3. Répression de la liberté de la presse et des droits numériques
Pour restreindre le flux d'informations indépendantes pendant les violences post-électorales, le gouvernement a mis en œuvre une censure numérique agressive et des outils législatifs, principalement par l'intermédiaire de la Tanzania Communications Regulatory Authority (TCRA) et de la loi sur la cybercriminalité :
- Coupures Internet totales : Les principaux canaux de communication numérique, notamment X (anciennement Twitter), Telegram et Clubhouse, ont été ralentis ou entièrement bloqués pendant les pics de troubles afin d'empêcher la documentation des violations des droits de l'homme.
- Fermetures massives de sites : La TCRA a fermé plus de 80 000 sites Web, blogs et plateformes en ligne sous la bannière générale de la protection de la moralité publique et du filtrage de « contenu non éthique ».
- Intimidation des médias : Des forums de lanceurs d'alerte de premier plan, tels que JamiiForums, ont été suspendus pendant plusieurs mois pour avoir accueilli des débats publics critiques à l'égard du pouvoir exécutif. Des chaînes d'information indépendantes ont été contraintes de supprimer des images diffusées couvrant des violations des droits de l'homme sous des mandats gouvernementaux directs.
4. Déplacements forcés de communautés autochtones
Au-delà des sphères politiques, l'État continue d'appliquer des politiques de conservation très controversées qui portent directement atteinte aux droits des peuples autochtones.
Cadre de relocalisation de la zone de conservation du Ngorongoro (NCA) :
Dans la zone de conservation du Ngorongoro (NCA), le gouvernement a systématiquement coupé le financement des écoles locales, des cliniques de santé et des services essentiels tout en interdisant la culture et le pâturage du bétail.

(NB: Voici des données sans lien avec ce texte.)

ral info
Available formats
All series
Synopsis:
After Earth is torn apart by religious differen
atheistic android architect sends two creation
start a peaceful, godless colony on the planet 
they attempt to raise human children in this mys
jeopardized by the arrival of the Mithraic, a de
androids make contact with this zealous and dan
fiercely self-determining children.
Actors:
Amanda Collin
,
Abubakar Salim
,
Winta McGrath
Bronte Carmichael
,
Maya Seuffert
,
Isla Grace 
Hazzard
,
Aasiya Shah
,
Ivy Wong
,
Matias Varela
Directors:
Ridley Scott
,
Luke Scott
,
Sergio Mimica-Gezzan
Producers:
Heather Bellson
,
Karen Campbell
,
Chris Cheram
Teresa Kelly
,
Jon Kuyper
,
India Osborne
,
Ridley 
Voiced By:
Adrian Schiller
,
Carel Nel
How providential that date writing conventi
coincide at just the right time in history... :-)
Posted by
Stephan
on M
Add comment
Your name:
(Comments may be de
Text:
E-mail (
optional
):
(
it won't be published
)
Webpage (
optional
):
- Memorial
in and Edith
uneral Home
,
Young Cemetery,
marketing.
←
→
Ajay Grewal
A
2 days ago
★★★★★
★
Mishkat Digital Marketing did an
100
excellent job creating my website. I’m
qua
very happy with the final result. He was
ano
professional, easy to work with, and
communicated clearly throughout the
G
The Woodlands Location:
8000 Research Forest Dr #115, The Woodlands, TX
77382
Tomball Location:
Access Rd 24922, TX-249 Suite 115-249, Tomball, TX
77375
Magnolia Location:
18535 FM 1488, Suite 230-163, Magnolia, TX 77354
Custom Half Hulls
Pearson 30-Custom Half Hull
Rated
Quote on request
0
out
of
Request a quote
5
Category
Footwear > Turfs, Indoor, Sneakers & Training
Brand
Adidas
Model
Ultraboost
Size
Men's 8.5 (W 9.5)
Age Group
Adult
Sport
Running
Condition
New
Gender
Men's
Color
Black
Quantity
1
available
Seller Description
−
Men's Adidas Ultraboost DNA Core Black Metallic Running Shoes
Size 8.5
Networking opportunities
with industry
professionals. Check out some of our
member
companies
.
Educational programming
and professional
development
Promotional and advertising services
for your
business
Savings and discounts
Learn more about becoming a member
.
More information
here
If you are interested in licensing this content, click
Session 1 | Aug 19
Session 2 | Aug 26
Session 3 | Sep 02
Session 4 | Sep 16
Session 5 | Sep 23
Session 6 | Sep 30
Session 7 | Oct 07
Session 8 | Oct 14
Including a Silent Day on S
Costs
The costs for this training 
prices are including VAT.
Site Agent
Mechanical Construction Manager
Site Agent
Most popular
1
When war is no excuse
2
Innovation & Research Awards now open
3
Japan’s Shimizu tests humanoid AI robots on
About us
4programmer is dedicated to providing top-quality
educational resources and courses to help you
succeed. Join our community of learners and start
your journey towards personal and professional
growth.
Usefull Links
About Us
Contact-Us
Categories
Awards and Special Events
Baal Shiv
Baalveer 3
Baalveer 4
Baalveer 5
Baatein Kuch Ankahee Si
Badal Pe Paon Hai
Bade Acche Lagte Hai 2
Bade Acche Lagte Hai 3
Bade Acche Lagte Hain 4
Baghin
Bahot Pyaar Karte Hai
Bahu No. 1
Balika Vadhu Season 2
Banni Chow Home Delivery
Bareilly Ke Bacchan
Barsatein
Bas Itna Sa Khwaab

Ces manœuvres sont largement considérées par les organisations de défense des droits de l'homme comme une campagne coordonnée visant à forcer le peuple autochtone Massaï à quitter ses terres ancestrales pour faire place au tourisme de safari de luxe et à la chasse aux trophées. Les manifestations pacifiques organisées par des dizaines de milliers d'éleveurs Massaï ont historiquement été accueillies par de violentes répressions de la sécurité, des expulsions forcées et des arrestations arbitraires.
La voie à suivre : Les organes internationaux, notamment le Conseil des droits de l'homme de l'ONU et la Commission africaine des droits de l'homme, continuent d'appeler à une enquête internationale immédiate et indépendante sur les violences électorales de 2025-2026, à la restauration des protections constitutionnelles pour le droit de réunion et à la responsabilisation des responsables de la sécurité agissant en toute impunité systémique.
Avis de non-responsabilité : quelques références sont tirées de Wikipédia, de la Commission africaine des droits de l'homme et des peuples, de Freedom House et de Human Rights Watch.